April 5, 2013

USDA seeks feedback for revision of meat labelling policy


The USDA has requested livestock producers and consumers to weigh in on the department's recently proposed revision of Country of Origin Labeling (COOL) policy.

The USDA action was sparked by complaints from Canada and Mexico that existing COOL law discriminated against foreign meat products. Both countries took their complaint to the World Trade Organisation (WTO), the entity overseeing COOL compliance.

Bill Bullard, chief executive officer for Ranchers-Cattlemen Action Legal Fund, United Stockgrowers of America (R-CALF USA), said that the WTO is in agreement with the discrimination accusation and mandated COOL policy revision.

"WTO said existing COOL laws required more information from livestock owners than was reflected on the labels," Bullard said. "Their ruling stated that the burden of record keeping on the livestock supply chain in combination with the minimal amount of information on the label constituted what they perceive as discrimination."

The proposed USDA revision of COOL law recommends more specific origin information about the meat product.

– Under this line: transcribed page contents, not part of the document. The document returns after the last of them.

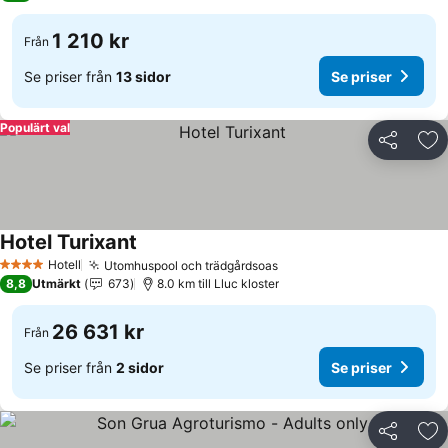
1 210 kr
Från
Se priser från
13 sidor
Se priser
Populärt val
Dela
Läg
Hotel Turixant
Se priser
Hotell
Utomhuspool och trädgårdsoas
Se priser
4 Stjärnor
8,8
Utmärkt
673
8.0 km till Lluc kloster
26 631 kr
Från
Se priser från
2 sidor
Se priser
Dela
Läg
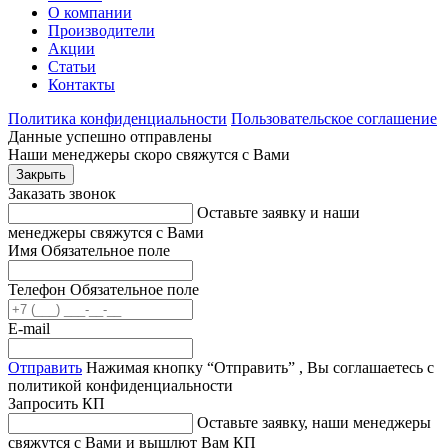
О компании
Производители
Акции
Статьи
Контакты
Политика конфиденциальности
Пользовательское соглашение
Данные успешно отправлены
Наши менеджеры скоро свяжутся с Вами
Закрыть
Заказать звонок
Оставьте заявку и наши
менеджеры свяжутся с Вами
Имя
Обязательное поле
Телефон
Обязательное поле
E-mail
Отправить
Нажимая кнопку “Отправить” , Вы соглашаетесь с
политикой конфиденциальности
Запросить КП
Оставьте заявку, наши менеджеры
свяжутся с Вами и вышлют Вам КП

If approved, labels under the revised law would state the origins of the livestock.

"Under the existing law, if packers mingled imported cattle from Canada or Mexico with US cattle, the meat label could state that the meat was from the US, Canada and Mexico," Bullard said. "That really doesn't tell consumers what country the meat came from. R-Calf likes the USDA proposal and we hope both livestock producers and consumers will send written comments to USDA to let them know whether or not they favour the change."

US Cattlemen Executive Vice President, Jess Peterson, said the provision for allowing packers to label meat in that manner was one of the agreements the original COOL committee accepted in order to establish labelling law.

"We didn't see that as a concession, but a means of flexibility that allowed labelling negotiations to move forward," Peterson said. "At those original meetings, we did what we could to meet Canada and Mexico's requests to find common ground."

Nebraska Cattlemen Executive Vice President, Michael Kelsey, has concerns that USDA's proposed revisions will not satisfy Canadian and Mexican beef exporters concerns.

"They've threatened retaliation with tariffs on US beef imports," Kelsey said. "If that happened, it could increase beef industry volatility to an even greater degree. I believe there is a way we can give consumers the information they desire without upsetting our two largest beef trading partners."